Nanoparticles are routinely added to food products and used in food packaging, but the impact they might have on health is still not well understood. Now, a new study from New York researchers suggests that these particles may have more impact on human physiology than previously thought—if humans process them in a similar way to chickens.
Researchers led by Michael Shuler, PhD, a professor of chemical engineering and chair of biomedical engineering at Cornell University in Ithaca, examined how polystyrene nanoparticles, a common, FDA-approved substance (although not one found in food), affected chickens’ absorption of iron.
Short-term exposure initially blocked iron absorption, but the chickens appeared to compensate after longer-term exposure with changes in intestinal cell structure that increased iron absorption.
This isn’t necessarily bad, pointed out Gretchen Mahler, PhD, assistant professor in the department of bioengineering in the Thomas J. Watson School of Engineering and Applied Science at Binghamton University in Binghamton, N.Y., and a co-investigator on the study. “We can’t call the biological response to nanoparticles harmful. Really, the intestinal remodeling shows that the body can respond to and compensate for the exposure. The response could cause harm, for example, by causing a medication to be absorbed in an unexpected way, but we didn’t test that. The point we want to drive home is that exposure to nanoparticles, even nanoparticles that are considered safe, has unexpected physiological consequences.”
Why chickens? “The chicken model is fast-growing, sensitive to micronutrient deficiencies, and relatively inexpensive to work with,” Dr. Mahler explained. “We have shown that the iron bioavailability data collected in chickens correlates well with human studies. Most importantly, chickens are bigger than rats. The intestinal loop surgery that we perform on the chickens to measure iron transport would be very difficult in a smaller animal.”

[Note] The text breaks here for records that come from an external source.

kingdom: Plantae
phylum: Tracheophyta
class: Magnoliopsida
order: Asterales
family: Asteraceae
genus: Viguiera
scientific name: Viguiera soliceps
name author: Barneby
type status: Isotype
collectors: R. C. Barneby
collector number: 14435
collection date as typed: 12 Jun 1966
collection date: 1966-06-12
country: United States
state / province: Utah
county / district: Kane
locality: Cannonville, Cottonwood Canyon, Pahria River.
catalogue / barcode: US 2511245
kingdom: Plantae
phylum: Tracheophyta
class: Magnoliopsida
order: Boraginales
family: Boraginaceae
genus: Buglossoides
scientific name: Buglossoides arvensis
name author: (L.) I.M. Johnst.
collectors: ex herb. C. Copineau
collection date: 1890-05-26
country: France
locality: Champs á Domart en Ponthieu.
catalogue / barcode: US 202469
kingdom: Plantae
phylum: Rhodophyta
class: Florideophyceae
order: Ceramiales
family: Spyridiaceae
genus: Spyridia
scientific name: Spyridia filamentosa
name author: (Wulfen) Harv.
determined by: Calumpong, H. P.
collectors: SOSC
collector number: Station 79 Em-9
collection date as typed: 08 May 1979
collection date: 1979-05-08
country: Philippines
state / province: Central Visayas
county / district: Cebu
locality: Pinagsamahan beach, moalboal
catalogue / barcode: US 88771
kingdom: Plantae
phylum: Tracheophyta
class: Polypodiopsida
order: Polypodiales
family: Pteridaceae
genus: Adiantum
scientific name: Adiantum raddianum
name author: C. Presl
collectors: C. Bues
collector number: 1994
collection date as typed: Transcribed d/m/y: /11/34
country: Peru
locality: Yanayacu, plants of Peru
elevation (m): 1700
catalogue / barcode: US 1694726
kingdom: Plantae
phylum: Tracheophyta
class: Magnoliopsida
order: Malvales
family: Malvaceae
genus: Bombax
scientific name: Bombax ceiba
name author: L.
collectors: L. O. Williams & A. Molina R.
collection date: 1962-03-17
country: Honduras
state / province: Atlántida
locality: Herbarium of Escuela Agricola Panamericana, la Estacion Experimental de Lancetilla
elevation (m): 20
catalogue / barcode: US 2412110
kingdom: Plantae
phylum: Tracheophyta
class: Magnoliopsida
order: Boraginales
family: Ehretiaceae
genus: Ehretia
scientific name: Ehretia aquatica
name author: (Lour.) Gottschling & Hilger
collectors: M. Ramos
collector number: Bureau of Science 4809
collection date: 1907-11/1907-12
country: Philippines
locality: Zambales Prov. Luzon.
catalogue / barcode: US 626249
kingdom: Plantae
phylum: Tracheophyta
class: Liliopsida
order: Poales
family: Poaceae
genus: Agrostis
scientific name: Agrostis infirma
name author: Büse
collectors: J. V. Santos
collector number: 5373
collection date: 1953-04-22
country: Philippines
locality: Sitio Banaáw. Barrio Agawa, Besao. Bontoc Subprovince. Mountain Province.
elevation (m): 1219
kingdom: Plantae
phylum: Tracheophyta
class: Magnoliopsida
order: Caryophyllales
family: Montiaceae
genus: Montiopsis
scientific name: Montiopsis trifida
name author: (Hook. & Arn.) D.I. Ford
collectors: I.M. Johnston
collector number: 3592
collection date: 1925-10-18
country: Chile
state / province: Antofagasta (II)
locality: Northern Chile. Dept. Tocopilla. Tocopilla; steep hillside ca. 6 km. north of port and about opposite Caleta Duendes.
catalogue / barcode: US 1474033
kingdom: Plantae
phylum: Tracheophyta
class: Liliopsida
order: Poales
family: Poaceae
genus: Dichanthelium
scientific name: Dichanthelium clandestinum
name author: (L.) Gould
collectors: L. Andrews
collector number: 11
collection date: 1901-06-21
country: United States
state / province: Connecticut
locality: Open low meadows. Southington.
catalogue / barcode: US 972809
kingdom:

Next, the Cornell team plans to use its cell culture model to screen for other nanoparticles that may have an effect on nutrient absorption. The in vitro results will direct further in vivo experiments in the chicken model. “We are interested in other nutrients like zinc, copper, and calcium and fat-soluble vitamins like A, D, E, and K,” said Dr. Mahler.
“We think that this study shows that this is an important area that deserves more attention and work. Safety studies should involve chronic exposure results and should look at the more subtle, sublethal effects of nanoparticle consumption,” Dr. Mahler suggested.
The results were reported online Feb. 12 in the journal Nature Nanotechnology.